L’ispirazione? Certo deriva dal castello di
Anversa di Francesco Paciotto. Ma la radice è più profonda. Nutrita dal terreno
più esatto del Rinascimento: l’uomo (il Principe, il Cortegiano…) deve essere
ideale? Lo sarà allora anche la sua città. E lo sarà in obbedienza agli (di
nuovo) ideali del riscoperto Vitruvio, e delle sue accentuate geometrie.
Razionalità, proporzionalità. Pentagono. La
Cittadella è un grande pentagono, frutto anche degli sviluppi dell’ingegneria
militare dell’epoca, certo. Ma è un pentagono non solo perché è la figura che
essi preferivano, ma perché è stella per eccellenza, immagine antropomorfica.

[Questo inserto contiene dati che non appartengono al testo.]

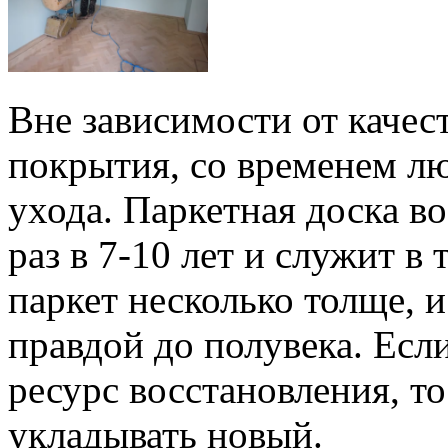
Вне зависимости от качест
покрытия, со временем л
ухода. Паркетная доска во
раз в 7-10 лет и служит в
паркет несколько толще, 
правдой до полувека. Есл
ресурс восстановления, т
укладывать новый.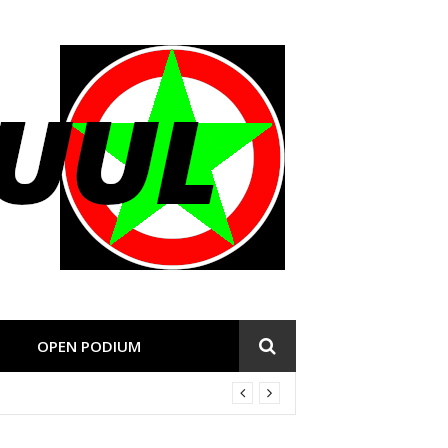
OPEN PODIUM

Testa, mani e piedi di quell’uomo che doveva essere un piccolo, perfetto
(micro)cosmo.
Pazienza, allora, se mai da questi bastioni si
sparò. Con le bocche da fuoco rivolte verso la città, anzi, volle essere forse
fin da principio immagine di prestigio per i Farnese. Simbolo di una forza
possibile ma mansueta.
Anche
l’ingresso principale, del resto, si apre alla città. Un bel manufatto che
ancor adesso si può ammirare, progettato da Simone Moschino (1596), ed eseguito
da Giovan Battista Carra.
Resta
anche un naturalmente successivo ritratto in bassorilievo del conte Neipperg,
entrando a destra sotto il portico d'accesso (forse opera del Bandini).
E
ovviamente i bastioni. Alti, oltre le rampe di verde che nello spazio a terra
ospitano campi di calcio o di basket e giochi per i bimbi, alberi e tavoli per
chiacchierare o smazzare le carte. Alti, e come un pentagono ( a forma di
uomo?) sul quale tanti uomini oggi corrono, per esibire o cercare (anche se
solo nel corpo) un profilo ideale. Destino (forse) di un luogo.